PTSD/Substance Abuse Committee Update January/February 2021

Thomas C. Hall, Ph. D., PTSD/Substance Abuse Committee Chair

BY THOMAS C. HALL, PH.D., CHAIR

The holiday season, coupled with the impact of almost a year of isolation and loneliness because of the pandemic, has had an impact on our ability to communicate. As we enter this New Year, now more than ever it is important to work hard to communicate truly and authentically.

The committee has seen reports of massive increases in calls to veteran crisis lines, so we know that many veterans are reaching out for help. You have probably heard about VA’s #BETHERE campaign, urging friends to be there to help when a veteran needs someone to talk to. We would like to share some ways to be there for your brothers and sisters during these wintry months as we finish riding out this pandemic.

When speaking with others it can be easy to brush off the how-are-you question with “I’m fine,” or “I’m good,” when really, what we need most is to be honest about how and what we are feeling. Or as I like to say, we should flush our mental toilet and get that stinking thinking out. Doing so not only allows us to bring our deeper or isolating thoughts up to the light of day, but also opens the window for others to be authentic and open with you.

Opening up and being honest about our feelings and concerns brings the risk of being judged, misheard, or rejected. Vulnerability like this can be scary and uncomfortable.

The bargain is this: You can keep the misery you have and feel the pain get worse, or you can take the risk of experiencing the initial pains associated with engaging with those who care about you and then engage in more satisfying conversations.

I want to prepare you: Talking more deeply about what is going on can initially make your pain get worse, but then it will begin to dissolve. But by holding it in, you have no option for relief from those feelings and that pain.

As always, the choice to share or not is ours. I compare taking the risk of sharing your feelings to taking your weapon to an armorer to adjust its functioning so it will have less chance of failing in the field. For a while, without your weapon, you may feel naked and anxious. No way around it. But you want your weapon to work at maximum efficiency to protect you and those who depend on you.
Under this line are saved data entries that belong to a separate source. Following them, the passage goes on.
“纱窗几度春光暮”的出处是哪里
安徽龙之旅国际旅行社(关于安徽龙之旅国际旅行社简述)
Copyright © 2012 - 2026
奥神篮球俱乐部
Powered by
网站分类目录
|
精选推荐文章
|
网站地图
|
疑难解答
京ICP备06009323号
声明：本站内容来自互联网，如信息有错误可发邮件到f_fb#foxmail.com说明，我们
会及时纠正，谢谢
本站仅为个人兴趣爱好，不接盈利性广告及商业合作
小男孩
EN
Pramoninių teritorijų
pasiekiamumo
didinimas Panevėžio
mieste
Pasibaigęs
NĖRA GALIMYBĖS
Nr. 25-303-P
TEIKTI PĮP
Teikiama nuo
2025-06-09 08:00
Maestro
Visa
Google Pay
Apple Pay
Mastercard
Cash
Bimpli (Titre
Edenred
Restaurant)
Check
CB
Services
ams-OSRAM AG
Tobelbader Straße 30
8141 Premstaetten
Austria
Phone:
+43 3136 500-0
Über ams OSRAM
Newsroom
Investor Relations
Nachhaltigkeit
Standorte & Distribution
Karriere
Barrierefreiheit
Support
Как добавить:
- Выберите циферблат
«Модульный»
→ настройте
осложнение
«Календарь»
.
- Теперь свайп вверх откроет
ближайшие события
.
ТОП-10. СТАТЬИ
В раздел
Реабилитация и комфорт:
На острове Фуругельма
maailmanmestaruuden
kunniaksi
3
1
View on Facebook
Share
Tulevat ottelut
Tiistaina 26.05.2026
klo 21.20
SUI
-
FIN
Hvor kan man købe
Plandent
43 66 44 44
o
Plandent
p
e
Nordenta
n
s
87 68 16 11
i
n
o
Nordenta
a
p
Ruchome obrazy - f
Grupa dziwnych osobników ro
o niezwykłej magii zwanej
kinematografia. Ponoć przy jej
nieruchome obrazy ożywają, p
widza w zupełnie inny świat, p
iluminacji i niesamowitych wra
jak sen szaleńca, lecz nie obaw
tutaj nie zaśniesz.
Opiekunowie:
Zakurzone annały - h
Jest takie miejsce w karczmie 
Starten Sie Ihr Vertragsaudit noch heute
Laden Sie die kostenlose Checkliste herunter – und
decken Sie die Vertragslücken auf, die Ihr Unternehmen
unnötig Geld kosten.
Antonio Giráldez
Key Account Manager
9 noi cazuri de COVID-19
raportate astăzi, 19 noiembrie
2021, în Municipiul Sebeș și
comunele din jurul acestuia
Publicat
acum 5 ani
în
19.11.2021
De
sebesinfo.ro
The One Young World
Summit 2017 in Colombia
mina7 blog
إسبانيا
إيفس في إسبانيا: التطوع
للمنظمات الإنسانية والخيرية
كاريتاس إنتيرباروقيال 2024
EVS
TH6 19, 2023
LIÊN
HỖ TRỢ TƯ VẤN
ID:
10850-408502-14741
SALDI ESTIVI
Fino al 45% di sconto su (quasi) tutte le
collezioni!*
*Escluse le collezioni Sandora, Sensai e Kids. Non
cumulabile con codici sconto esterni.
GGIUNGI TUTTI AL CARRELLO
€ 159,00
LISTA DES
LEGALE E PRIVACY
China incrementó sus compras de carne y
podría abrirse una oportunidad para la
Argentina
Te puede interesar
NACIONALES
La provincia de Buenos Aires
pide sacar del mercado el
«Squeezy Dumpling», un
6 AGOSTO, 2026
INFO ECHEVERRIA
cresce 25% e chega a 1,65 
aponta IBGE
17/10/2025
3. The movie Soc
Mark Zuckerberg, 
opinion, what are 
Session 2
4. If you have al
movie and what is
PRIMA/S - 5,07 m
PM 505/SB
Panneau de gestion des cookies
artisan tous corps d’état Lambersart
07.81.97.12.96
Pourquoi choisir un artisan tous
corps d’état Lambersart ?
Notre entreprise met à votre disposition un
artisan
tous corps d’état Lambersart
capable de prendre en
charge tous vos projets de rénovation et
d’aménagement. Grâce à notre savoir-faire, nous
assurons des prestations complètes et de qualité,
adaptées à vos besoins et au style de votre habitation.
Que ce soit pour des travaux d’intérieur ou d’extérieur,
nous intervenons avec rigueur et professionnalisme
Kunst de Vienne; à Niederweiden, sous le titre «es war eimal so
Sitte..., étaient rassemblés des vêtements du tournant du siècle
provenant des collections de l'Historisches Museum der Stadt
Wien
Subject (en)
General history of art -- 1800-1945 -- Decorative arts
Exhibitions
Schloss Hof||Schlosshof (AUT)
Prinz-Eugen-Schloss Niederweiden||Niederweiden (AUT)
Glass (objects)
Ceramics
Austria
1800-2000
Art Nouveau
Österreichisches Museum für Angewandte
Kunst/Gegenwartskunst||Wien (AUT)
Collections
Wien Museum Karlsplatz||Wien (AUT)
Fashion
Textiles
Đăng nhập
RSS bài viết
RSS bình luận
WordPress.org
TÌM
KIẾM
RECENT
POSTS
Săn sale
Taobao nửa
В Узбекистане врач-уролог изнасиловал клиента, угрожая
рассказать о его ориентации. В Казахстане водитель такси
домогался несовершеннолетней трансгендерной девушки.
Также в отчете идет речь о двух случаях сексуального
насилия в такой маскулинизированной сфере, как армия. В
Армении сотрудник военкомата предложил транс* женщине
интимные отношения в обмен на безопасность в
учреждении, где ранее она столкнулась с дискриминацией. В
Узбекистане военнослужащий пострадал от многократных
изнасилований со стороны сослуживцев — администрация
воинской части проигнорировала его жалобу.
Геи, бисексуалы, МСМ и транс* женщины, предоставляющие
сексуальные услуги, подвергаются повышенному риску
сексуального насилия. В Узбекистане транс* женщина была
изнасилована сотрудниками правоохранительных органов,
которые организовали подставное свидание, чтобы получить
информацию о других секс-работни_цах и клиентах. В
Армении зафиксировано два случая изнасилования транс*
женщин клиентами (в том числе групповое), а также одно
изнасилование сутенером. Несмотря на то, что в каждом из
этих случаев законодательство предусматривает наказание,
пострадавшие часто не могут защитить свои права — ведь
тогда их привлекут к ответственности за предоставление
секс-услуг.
So think of your brain as that service weapon. It is worth some discomfort to have a better quality of life.

KNOWING WHAT TO SAY

For many of us, knowing what to say to deepen conversations eludes us. In a recent New York Times column David Brooks shares seven ways to raise your satisfaction in a conversation:

Approach all conversations with awe
Ask open-ended questions
Make your conversation partner an author, not a witness
Give all of your attention
Learn to be comfortable with pauses
Dig deeper to learn the underlying cause of disagreements
Listen and support others so they can get their thoughts out

As a mental health professional I am trained in the art of listening. Even so, I learned new ways to communicate in the Brooks column. In fact, I found myself a little surprised that it worked when I used one of them to have a deeper conversation with someone I care about.

The committee hopes our physical isolation will end soon. We know that physical isolation does not mean we must be emotionally or psychologically isolated. We will once again have conversations face to face. Consider incorporating one or two of these methods into your conversations. Be brave, be open, and be vulnerable, and share your feelings with others. Remember: We, just like those we care about, are more than any one thought or feeling. We can all survive this together.